### The task
Set down again each entry exactly as it reads, pictures excluded.

### Data to examine
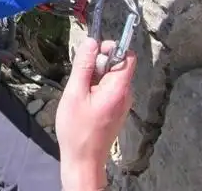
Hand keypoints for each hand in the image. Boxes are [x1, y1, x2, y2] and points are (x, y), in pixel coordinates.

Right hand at [56, 37, 135, 190]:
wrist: (83, 160)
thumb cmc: (78, 129)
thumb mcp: (75, 92)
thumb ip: (84, 66)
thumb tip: (91, 42)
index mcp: (119, 88)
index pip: (126, 56)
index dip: (110, 48)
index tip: (92, 53)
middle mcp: (125, 94)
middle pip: (116, 65)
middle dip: (97, 65)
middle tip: (80, 79)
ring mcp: (121, 103)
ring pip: (109, 77)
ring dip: (93, 78)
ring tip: (80, 93)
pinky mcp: (115, 110)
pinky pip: (107, 89)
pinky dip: (95, 89)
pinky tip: (83, 101)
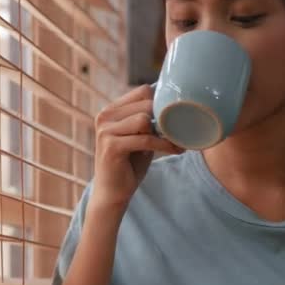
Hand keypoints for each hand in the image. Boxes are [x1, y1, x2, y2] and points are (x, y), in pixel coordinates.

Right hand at [91, 85, 183, 209]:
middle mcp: (104, 117)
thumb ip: (147, 120)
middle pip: (145, 104)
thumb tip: (174, 104)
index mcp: (110, 111)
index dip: (160, 103)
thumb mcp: (137, 136)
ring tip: (174, 141)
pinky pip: (145, 139)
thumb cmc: (128, 164)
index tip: (174, 116)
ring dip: (163, 132)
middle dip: (164, 118)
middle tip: (179, 130)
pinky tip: (175, 150)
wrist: (112, 193)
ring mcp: (105, 131)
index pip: (142, 91)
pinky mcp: (112, 146)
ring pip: (144, 119)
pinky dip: (163, 145)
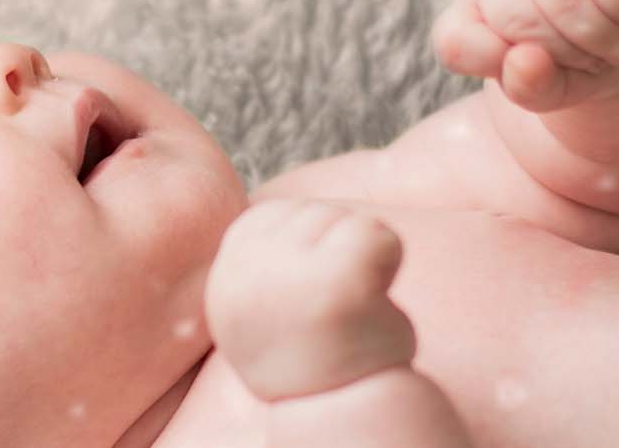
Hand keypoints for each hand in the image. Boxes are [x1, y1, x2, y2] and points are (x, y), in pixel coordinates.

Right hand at [205, 200, 416, 400]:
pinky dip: (390, 264)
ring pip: (352, 222)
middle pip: (319, 214)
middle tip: (329, 313)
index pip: (284, 215)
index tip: (303, 303)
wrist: (335, 409)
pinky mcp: (340, 279)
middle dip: (337, 256)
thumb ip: (260, 254)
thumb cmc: (307, 351)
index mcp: (228, 265)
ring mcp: (292, 271)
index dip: (310, 255)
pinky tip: (370, 305)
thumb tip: (275, 208)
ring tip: (346, 313)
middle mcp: (249, 264)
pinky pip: (381, 236)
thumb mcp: (259, 297)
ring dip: (364, 265)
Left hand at [431, 0, 618, 111]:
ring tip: (608, 42)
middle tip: (586, 60)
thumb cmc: (573, 68)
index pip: (457, 43)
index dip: (510, 70)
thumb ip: (527, 88)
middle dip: (563, 54)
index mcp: (464, 17)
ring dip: (599, 36)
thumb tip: (524, 61)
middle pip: (516, 17)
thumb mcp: (546, 93)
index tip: (539, 74)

### Exercise result
Hand keypoints for each hand in the image. Boxes are [x1, y1, x2, y2] and points are (x, y), in pixel coordinates.

Right hand at [56, 37, 135, 190]:
wrist: (83, 160)
thumb cmc: (78, 129)
thumb mcp: (75, 92)
thumb ip: (84, 66)
thumb tip: (91, 42)
index mcp: (119, 88)
index pip: (126, 56)
index dip: (110, 48)
index tip: (92, 53)
middle mcp: (125, 94)
middle pip: (116, 65)
middle dip: (97, 65)
middle tip: (80, 79)
ring mcp: (121, 103)
ring pip: (109, 77)
ring dip: (93, 78)
ring tip: (80, 93)
pinky mcp: (115, 110)
pinky pip: (107, 89)
pinky dip: (95, 89)
pinky tip: (83, 101)
Hand keypoints for each hand in the image. Boxes are [x1, y1, x2, y2] and points are (x, y), in pixel coordinates.

Right hand at [91, 85, 183, 209]:
middle mcp: (104, 117)
thumb ip: (147, 120)
middle pip: (145, 104)
thumb tip: (174, 104)
index mcp: (110, 111)
index dip: (160, 103)
thumb mcp: (137, 136)
ring tip: (174, 141)
pinky pip: (145, 139)
thumb cmc: (128, 164)
index tip: (174, 116)
ring dip: (163, 132)
middle dip: (164, 118)
middle tip: (179, 130)
pinky tip: (175, 150)
wrist: (112, 193)
ring mcp: (105, 131)
index pip: (142, 91)
pinky mcp: (112, 146)
ring pip: (144, 119)
pinky dip: (163, 145)
Hand keypoints for each hand in the image. Boxes are [x1, y1, x2, y2] and points are (x, y), in pixel coordinates.

Right hand at [205, 200, 416, 400]:
pinky dip: (390, 264)
ring pip: (352, 222)
middle pip: (319, 214)
middle tip: (329, 313)
index pip: (284, 215)
index tip: (303, 303)
wrist: (335, 409)
pinky mcp: (340, 279)
middle dip: (337, 256)
thumb ip: (260, 254)
thumb cmc: (307, 351)
index mcp: (228, 265)
ring mcp: (292, 271)
index dip: (310, 255)
pinky tip: (370, 305)
thumb tip: (275, 208)
ring tip: (346, 313)
middle mcp: (249, 264)
pinky pip: (381, 236)
thumb mcp: (259, 297)
ring dip: (364, 265)
Left hand at [431, 0, 618, 111]:
ring tip: (608, 42)
middle tip: (586, 60)
thumb cmc: (573, 68)
index pip: (457, 43)
index dip: (510, 70)
thumb ip: (527, 88)
middle dip: (563, 54)
index mcp: (464, 17)
ring dip: (599, 36)
thumb tip: (524, 61)
middle pip: (516, 17)
thumb mcp: (546, 93)
index tip: (539, 74)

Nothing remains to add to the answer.